Un divismo tutto italiano

La nuova generazione di attori e registi rilancia il senso di celebrità nel cinema italiano: belli, bravi e a prova di gossip.

Sarà perché mancano all'appello le star di Hollywood a cui il festival di Venezia ha viziosamente abituato, ma in questa edizione della Mostra si fa sempre più sentire uno strano fenomeno, finora nominato solo come ambiziosa aspirazione o nostalgico ritorno agli anni '60: il divismo italiano.
Sarà magari perché negli ultimi anni moltissimi volti nuovi si sono affermati miscelando un'ascendente bravura con una sana dose di riscoperta mondanità. Sono numerosi i giovani attori e registi che hanno stupito con performance d'inaspettata qualità e che, al tempo stesso, hanno fatto parlare di sé con intrighi amorosi, partecipazioni ad eventi del jet set ed esperienze nel movie making internazionale.
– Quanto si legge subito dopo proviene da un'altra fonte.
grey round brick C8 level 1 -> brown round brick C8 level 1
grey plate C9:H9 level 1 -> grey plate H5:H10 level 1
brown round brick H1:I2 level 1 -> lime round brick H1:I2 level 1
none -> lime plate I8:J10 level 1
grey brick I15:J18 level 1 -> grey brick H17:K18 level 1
Non guasta, questo il caso degli interpreti sia maschili che femminili, una diffusa bellezza, un fascino, un savoir faire tutto da star che ha inesorabilmente contribuito alla nascita di fan, ammiratori, simpatizzanti.
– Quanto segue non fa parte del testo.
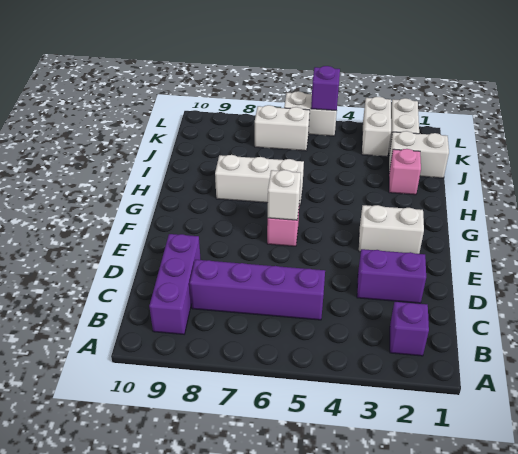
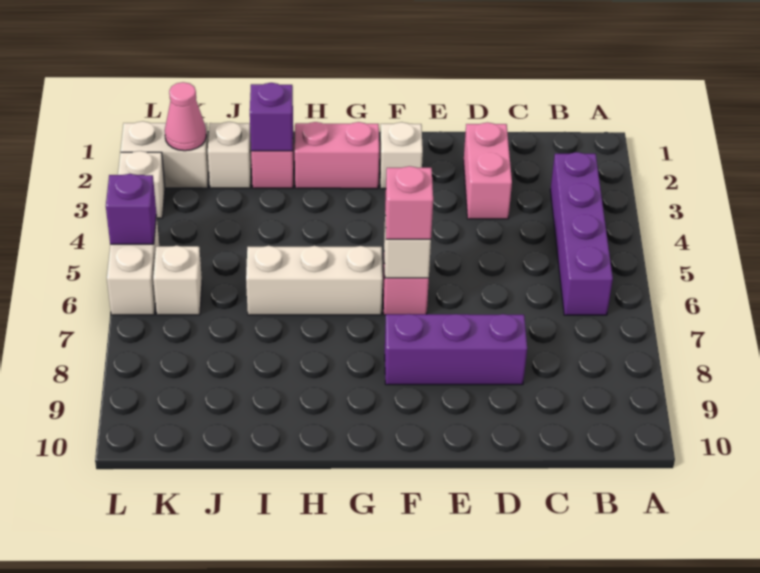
purple brick B2 level 1 -> purple brick I2 level 2
purple brick B9:D9 level 1 -> purple brick D8:F8 level 1
purple brick C5:C8 level 1 -> purple brick B3:B6 level 1
purple brick D2:D3 level 1 -> pink brick D2:D3 level 1
white brick F2:F3 level 1 -> white brick F2 level 1
none -> pink brick F6 level 3
none -> pink brick G2:H2 level 1
white brick H6:H8 level 1 -> white brick G6:I6 level 1
white brick J1:J2 level 1 -> white brick J2 level 1
none -> pink cone K2 level 2
white brick K3:L3 level 1 -> white brick L3 level 1
white brick K6:K7 level 1 -> white brick K6 level 1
Tra coloro che hanno solcato la passerella veneziana tra le grida del pubblico possiamo citare: Valeria Golino, conosciuta per il suo lavoro in Italia e all'estero e invidiatissima per la sua relazione con Riccardo Scamarcio, nuovo divo per eccellenza, diventato in poco tempo un'assicurazione per la vita per gli incassi dei film cui partecipa. Alessandro Gassman, figlio d'arte ormai distaccatosi dall'ombra della memoria paterna; Vittoria Puccini divisa, come il fidanzato Alessandro Preziosi, tra cinema e televisione; Elio Germano, a detta di molti il miglior attore tra gli esordienti; l'astro in continua ascesa Valerio Mastandrea, la bella Violante Placido e la bond-girl Caterina Murino.
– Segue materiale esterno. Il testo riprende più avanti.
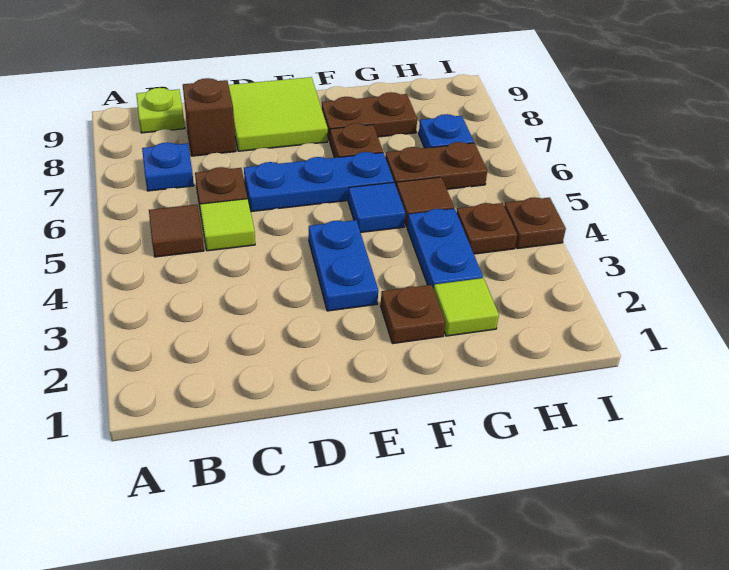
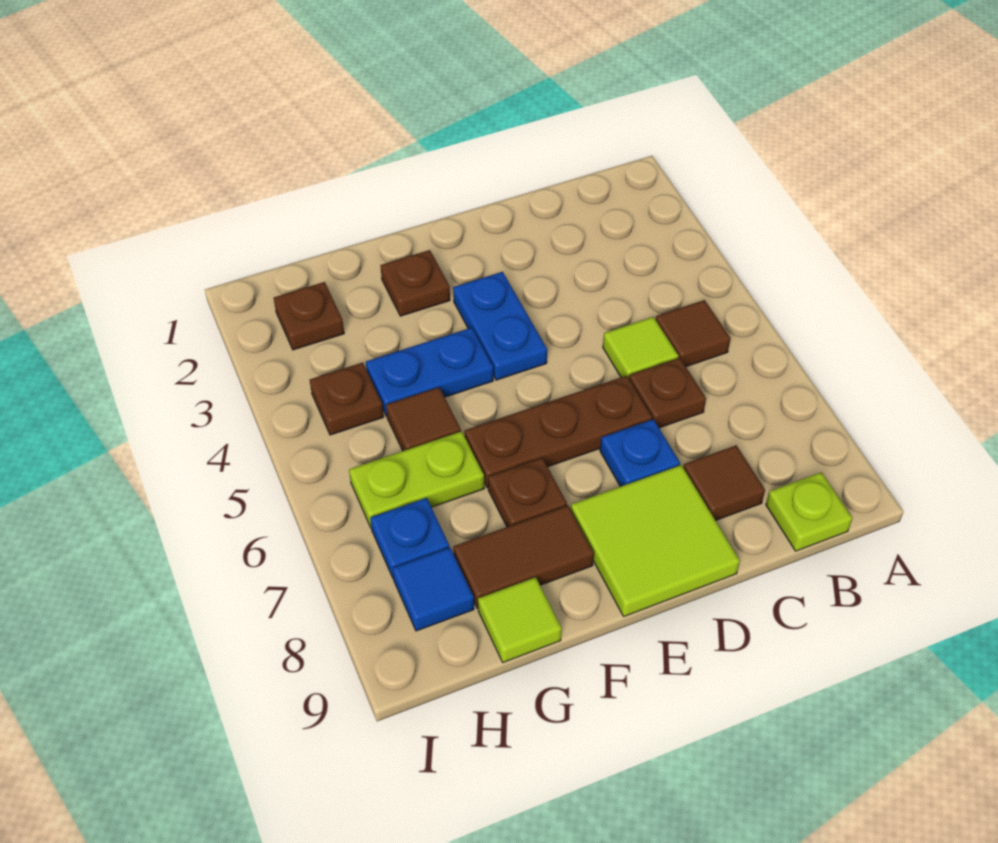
blue plate B7 level 1 -> blue plate D7 level 1
brown brick C8 level 1 -> brown tile C8 level 1
blue plate D6:F6 level 1 -> brown plate D6:F6 level 1
blue tile F5 level 1 -> blue tile H8 level 1
brown plate F8:G8 level 1 -> brown tile F8:G8 level 1
lime tile G2 level 1 -> lime tile G9 level 1
blue plate G3:G4 level 1 -> blue plate F4:G4 level 1
brown plate G6:H6 level 1 -> lime plate G6:H6 level 1
brown plate I4 level 1 -> brown plate H2 level 1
Forse c'è dietro una gigantesca operazione di marketing, un'astuta strategia comunicativa che ha saputo vendere l'immagine delle star italiane ed animare così l'attenzione del pubblico, più o meno interessato al cinema, per i personaggi che ne sono protagonisti. Conta il fatto che i nomi e le facce dei nuovi cineasti appaiono sempre più spesso in tv, su riviste di moda, gossip, cultura e società.
Questo divismo tutto italiano rallegra soprattutto per il ruolo calamita che può avere rispetto all'affluenza in sala: l'aumento delle cifre del box-office deve probabilmente ringraziare le ragazzine che impazziscono per Scamarcio, le casalinghe che sognano Raoul Bova che si affaccia alla finestra di fronte, i teenager che vogliono occupare la scuola come fa Muccino o passare gli esami come Vaporidis. Le storie italiane ci appartengono finalmente, ci ritraggono senza che lo specchio ci appaia straniante, ci fanno sorridere perché c'è spazio per riconoscersi. Per questo registi come Ozpetek, Crialese, Garrone, Verdone, Piccioni, Muccino, Sorrentino, Virzì e tanti altri trovano nel pubblico italiano nuovi affezionati che li seguono, li ammirano, li attendono.

Forse non esiste ancora un vero star system made in Italy (come dice Giampaolo Letta), forse non avremo mai una Walk of Fame di stile hollywoodiano, ma con questo festival di Venezia ci siamo rimpossessati del nostro italianissimo red carpet, anzi, tappeto rosso!